Arbeitsministerin Andrea Nahles will die Ostrenten ans Westniveau angleichen und besteht darauf, dass die Mehrkosten aus dem Bundeshaushalt bestritten werden. Dem widersetzt sich Finanzminister Wolfgang Schäuble. Dem Projekt droht deshalb das Aus.

Von Gerhard Schröder |
    Bundesfinanzminister Schäuble und Bundesarbeitsministerin Nahles sitzen im Plenum nebeneinander und unterhalten sich.
    Bundesfinanzminister Schäuble und Bundesarbeitsministerin Nahles (dpa/picture-alliance/Rainer Jensen)
    Es geht um Geld, um viel Geld im Streit um die Renteneinheit. In zwei Schritten will Arbeitsministerin Andrea Nahles die Ostrenten an das Westniveau angleichen, das kostet 1,8 Milliarden Euro pro Jahr bis 2020, dann 3,9 Milliarden Euro. Und die Frage ist: Wer soll das bezahlen? Für Arbeitsministerin Andrea Nahles steht fest:
    "Die Angleichung der Renten ist eine gesamtgesellschaftliche Aufgabe."

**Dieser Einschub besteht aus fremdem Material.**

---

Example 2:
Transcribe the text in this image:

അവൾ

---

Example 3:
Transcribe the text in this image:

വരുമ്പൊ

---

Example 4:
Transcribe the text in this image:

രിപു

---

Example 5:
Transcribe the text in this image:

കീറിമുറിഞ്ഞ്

    So Nahles vor vier Wochen in Schwerin, wo sie ihre Pläne vorstellte. Soll heißen: Die Kosten müssen vom Steuerzahler, sprich, aus dem Bundeshaushalt bezahlt werden, nicht aus der Rentenkasse. Diese Haltung hat Nahles nun bekräftigt. Auf eine Anfrage des Grünen-Abgeordneten Markus Kurth, welche Auswirkung es hätte, wenn die Rentenkasse die Kosten übernehmen würde, antwortete Nahles knapp und bündig: Entsprechende Berechnungen liegen der Bundesregierung nicht vor, da diese Maßnahme nicht geplant ist.

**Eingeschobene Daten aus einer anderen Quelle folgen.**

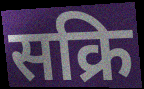
सक्रिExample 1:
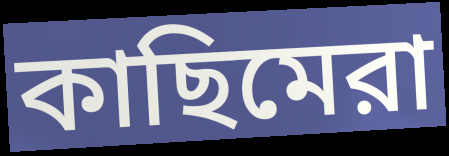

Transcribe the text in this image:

কাছিমেরা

    Der Gesetzentwurf von Nahles liegt vorerst auf Eis
    Finanzminister Wolfgang Schäuble sieht das allerdings ganz anders. Er will die Zusatzausgaben für die Renteneinheit nicht aus dem Bundeshaushalt bezahlen. Deshalb liegt der Gesetzentwurf von Nahles nun vorerst auf Eis. Oder genauer gesagt: Im Bundeskanzleramt. Angela Merkel hat den Entwurf noch nicht freigegeben für die Ressortabstimmung.
    "Wir haben das Thema nicht unter den vorrangigen Finanzbedarf gestellt, das heißt, die Finanzierung war noch nicht gesichert zum Zeitpunkt der Abmachung im Koalitionsvertrag", so Merkel Ende Juli zur Frage der Finanzierung.

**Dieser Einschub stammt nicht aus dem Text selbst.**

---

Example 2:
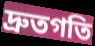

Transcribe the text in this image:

দ্রুতগতি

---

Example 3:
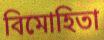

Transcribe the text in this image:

বিমোহিতা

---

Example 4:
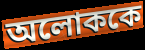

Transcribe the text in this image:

অলোককে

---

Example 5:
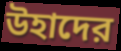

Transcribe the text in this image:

উহাদের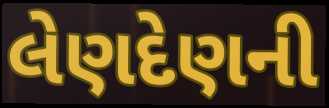
લેણદેણની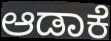
ಆಡಾಕೆ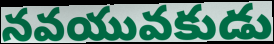
నవయువకుడుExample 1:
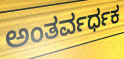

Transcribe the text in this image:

ಅಂತರ್ವರ್ಧಕ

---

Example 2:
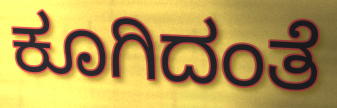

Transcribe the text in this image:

ಕೂಗಿದಂತೆ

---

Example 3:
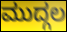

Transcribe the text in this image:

ಮುದ್ಗಲ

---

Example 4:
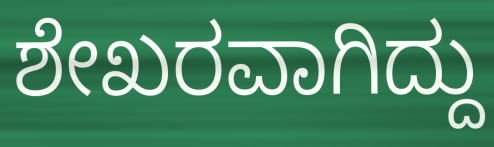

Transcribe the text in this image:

ಶೇಖರವಾಗಿದ್ದು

    Jetzt machen die Sozialdemokraten Druck. Die Kanzlerin steht hier in der Pflicht, sagte Familienministerin Manuela Schwesig heute bei einer Wahlveranstaltung in Mecklenburg-Vorpommern. "Es kann nicht sein, dass der Finanzminister die Sache wieder infrage stellt." Auch der SPD-Haushaltspolitiker Johannes Kahrs fordert ein Machtwort der Kanzlerin:
    "Das ist ja eine gesellschaftlich gewollte Aufgabe, dass man überall gleiche Renten hat. Deswegen finden wir, statt das jetzt noch über ewige Jahre hinzuziehen, macht man das jetzt sehr schnell, kriegt eine vernünftige Lösung."
    Verlierer wären die derzeit Beschäftigten in Ostdeutschland
    Unterstützung erhält Nahles auch von den Grünen. Bei der Renteneinheit handelt es sich um eine gesamtgesellschaftliche Aufgabe, die Kosten sind daher vom Bund zu tragen, sagte Markus Kurth der "Berliner Zeitung".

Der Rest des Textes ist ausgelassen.